### Exercise details
Word for word, repeat all of the entries below.

### Material provided
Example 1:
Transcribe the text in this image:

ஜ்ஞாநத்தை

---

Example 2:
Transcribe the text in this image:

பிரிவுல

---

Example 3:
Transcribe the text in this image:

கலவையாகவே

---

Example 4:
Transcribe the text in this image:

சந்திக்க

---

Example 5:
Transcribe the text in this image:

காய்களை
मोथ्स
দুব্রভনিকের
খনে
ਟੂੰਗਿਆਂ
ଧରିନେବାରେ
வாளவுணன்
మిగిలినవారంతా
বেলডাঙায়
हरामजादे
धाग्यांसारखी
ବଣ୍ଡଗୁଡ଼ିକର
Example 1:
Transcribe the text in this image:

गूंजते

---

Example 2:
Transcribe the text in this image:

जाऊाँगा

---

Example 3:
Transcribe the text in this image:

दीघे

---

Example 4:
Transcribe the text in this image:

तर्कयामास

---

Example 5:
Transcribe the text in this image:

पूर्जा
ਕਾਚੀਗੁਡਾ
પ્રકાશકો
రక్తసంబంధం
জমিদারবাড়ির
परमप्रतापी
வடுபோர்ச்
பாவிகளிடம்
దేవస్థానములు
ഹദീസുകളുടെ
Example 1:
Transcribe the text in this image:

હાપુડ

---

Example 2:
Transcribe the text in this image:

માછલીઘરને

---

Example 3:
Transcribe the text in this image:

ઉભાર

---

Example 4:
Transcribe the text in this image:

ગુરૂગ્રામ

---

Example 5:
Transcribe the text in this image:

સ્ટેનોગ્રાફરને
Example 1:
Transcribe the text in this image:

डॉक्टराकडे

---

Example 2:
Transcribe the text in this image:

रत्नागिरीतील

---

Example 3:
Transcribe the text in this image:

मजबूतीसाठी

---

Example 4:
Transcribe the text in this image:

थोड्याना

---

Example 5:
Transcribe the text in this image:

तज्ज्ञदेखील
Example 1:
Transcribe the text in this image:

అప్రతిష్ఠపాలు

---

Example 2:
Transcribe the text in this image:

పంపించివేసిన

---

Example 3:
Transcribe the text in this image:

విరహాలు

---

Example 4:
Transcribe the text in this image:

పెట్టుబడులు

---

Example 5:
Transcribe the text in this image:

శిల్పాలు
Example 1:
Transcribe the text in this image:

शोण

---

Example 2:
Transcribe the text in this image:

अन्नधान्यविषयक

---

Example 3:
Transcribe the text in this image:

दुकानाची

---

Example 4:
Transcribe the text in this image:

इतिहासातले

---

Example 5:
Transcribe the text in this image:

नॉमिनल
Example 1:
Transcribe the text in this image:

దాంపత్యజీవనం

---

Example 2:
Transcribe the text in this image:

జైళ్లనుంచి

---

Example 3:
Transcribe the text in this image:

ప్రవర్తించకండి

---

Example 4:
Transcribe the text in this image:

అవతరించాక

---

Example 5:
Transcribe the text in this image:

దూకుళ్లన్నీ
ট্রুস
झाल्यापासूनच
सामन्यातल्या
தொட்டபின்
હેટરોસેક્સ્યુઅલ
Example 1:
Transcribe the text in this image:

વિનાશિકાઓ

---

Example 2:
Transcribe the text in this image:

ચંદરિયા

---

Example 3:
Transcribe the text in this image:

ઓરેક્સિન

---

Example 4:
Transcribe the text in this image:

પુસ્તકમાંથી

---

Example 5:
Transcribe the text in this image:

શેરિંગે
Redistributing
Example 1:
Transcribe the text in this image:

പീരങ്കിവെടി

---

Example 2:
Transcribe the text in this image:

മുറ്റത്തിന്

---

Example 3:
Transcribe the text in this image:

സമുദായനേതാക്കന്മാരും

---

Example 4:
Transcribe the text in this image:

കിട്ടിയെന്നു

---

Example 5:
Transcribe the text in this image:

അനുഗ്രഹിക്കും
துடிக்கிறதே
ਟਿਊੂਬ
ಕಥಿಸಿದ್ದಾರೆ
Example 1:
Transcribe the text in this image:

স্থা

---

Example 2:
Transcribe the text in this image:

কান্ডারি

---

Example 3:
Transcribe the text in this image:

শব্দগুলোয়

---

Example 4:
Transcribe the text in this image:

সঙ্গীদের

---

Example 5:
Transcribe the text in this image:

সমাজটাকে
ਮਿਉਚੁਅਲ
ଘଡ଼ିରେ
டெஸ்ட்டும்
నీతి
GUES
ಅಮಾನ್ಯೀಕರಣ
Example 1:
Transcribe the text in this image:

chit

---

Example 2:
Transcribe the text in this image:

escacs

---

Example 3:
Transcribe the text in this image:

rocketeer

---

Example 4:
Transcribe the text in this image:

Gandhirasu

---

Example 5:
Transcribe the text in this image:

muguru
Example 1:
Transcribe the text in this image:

### Your solution
Example 1:
Transcribe the text in this image:

ஜ்ஞாநத்தை

---

Example 2:
Transcribe the text in this image:

பிரிவுல

---

Example 3:
Transcribe the text in this image:

கலவையாகவே

---

Example 4:
Transcribe the text in this image:

சந்திக்க

---

Example 5:
Transcribe the text in this image:

காய்களை
मोथ्स
দুব্রভনিকের
খনে
ਟੂੰਗਿਆਂ
ଧରିନେବାରେ
வாளவுணன்
మిగిలినవారంతా
বেলডাঙায়
हरामजादे
धाग्यांसारखी
ବଣ୍ଡଗୁଡ଼ିକର
Example 1:
Transcribe the text in this image:

गूंजते

---

Example 2:
Transcribe the text in this image:

जाऊाँगा

---

Example 3:
Transcribe the text in this image:

दीघे

---

Example 4:
Transcribe the text in this image:

तर्कयामास

---

Example 5:
Transcribe the text in this image:

पूर्जा
ਕਾਚੀਗੁਡਾ
પ્રકાશકો
రక్తసంబంధం
জমিদারবাড়ির
परमप्रतापी
வடுபோர்ச்
பாவிகளிடம்
దేవస్థానములు
ഹദീസുകളുടെ
Example 1:
Transcribe the text in this image:

હાપુડ

---

Example 2:
Transcribe the text in this image:

માછલીઘરને

---

Example 3:
Transcribe the text in this image:

ઉભાર

---

Example 4:
Transcribe the text in this image:

ગુરૂગ્રામ

---

Example 5:
Transcribe the text in this image:

સ્ટેનોગ્રાફરને
Example 1:
Transcribe the text in this image:

डॉक्टराकडे

---

Example 2:
Transcribe the text in this image:

रत्नागिरीतील

---

Example 3:
Transcribe the text in this image:

मजबूतीसाठी

---

Example 4:
Transcribe the text in this image:

थोड्याना

---

Example 5:
Transcribe the text in this image:

तज्ज्ञदेखील
Example 1:
Transcribe the text in this image:

అప్రతిష్ఠపాలు

---

Example 2:
Transcribe the text in this image:

పంపించివేసిన

---

Example 3:
Transcribe the text in this image:

విరహాలు

---

Example 4:
Transcribe the text in this image:

పెట్టుబడులు

---

Example 5:
Transcribe the text in this image:

శిల్పాలు
Example 1:
Transcribe the text in this image:

शोण

---

Example 2:
Transcribe the text in this image:

अन्नधान्यविषयक

---

Example 3:
Transcribe the text in this image:

दुकानाची

---

Example 4:
Transcribe the text in this image:

इतिहासातले

---

Example 5:
Transcribe the text in this image:

नॉमिनल
Example 1:
Transcribe the text in this image:

దాంపత్యజీవనం

---

Example 2:
Transcribe the text in this image:

జైళ్లనుంచి

---

Example 3:
Transcribe the text in this image:

ప్రవర్తించకండి

---

Example 4:
Transcribe the text in this image:

అవతరించాక

---

Example 5:
Transcribe the text in this image:

దూకుళ్లన్నీ
ট্রুস
झाल्यापासूनच
सामन्यातल्या
தொட்டபின்
હેટરોસેક્સ્યુઅલ
Example 1:
Transcribe the text in this image:

વિનાશિકાઓ

---

Example 2:
Transcribe the text in this image:

ચંદરિયા

---

Example 3:
Transcribe the text in this image:

ઓરેક્સિન

---

Example 4:
Transcribe the text in this image:

પુસ્તકમાંથી

---

Example 5:
Transcribe the text in this image:

શેરિંગે
Redistributing
Example 1:
Transcribe the text in this image:

പീരങ്കിവെടി

---

Example 2:
Transcribe the text in this image:

മുറ്റത്തിന്

---

Example 3:
Transcribe the text in this image:

സമുദായനേതാക്കന്മാരും

---

Example 4:
Transcribe the text in this image:

കിട്ടിയെന്നു

---

Example 5:
Transcribe the text in this image:

അനുഗ്രഹിക്കും
துடிக்கிறதே
ਟਿਊੂਬ
ಕಥಿಸಿದ್ದಾರೆ
Example 1:
Transcribe the text in this image:

স্থা

---

Example 2:
Transcribe the text in this image:

কান্ডারি

---

Example 3:
Transcribe the text in this image:

শব্দগুলোয়

---

Example 4:
Transcribe the text in this image:

সঙ্গীদের

---

Example 5:
Transcribe the text in this image:

সমাজটাকে
ਮਿਉਚੁਅਲ
ଘଡ଼ିରେ
டெஸ்ட்டும்
నీతి
GUES
ಅಮಾನ್ಯೀಕರಣ
Example 1:
Transcribe the text in this image:

chit

---

Example 2:
Transcribe the text in this image:

escacs

---

Example 3:
Transcribe the text in this image:

rocketeer

---

Example 4:
Transcribe the text in this image:

Gandhirasu

---

Example 5:
Transcribe the text in this image:

muguru
Example 1:
Transcribe the text in this image:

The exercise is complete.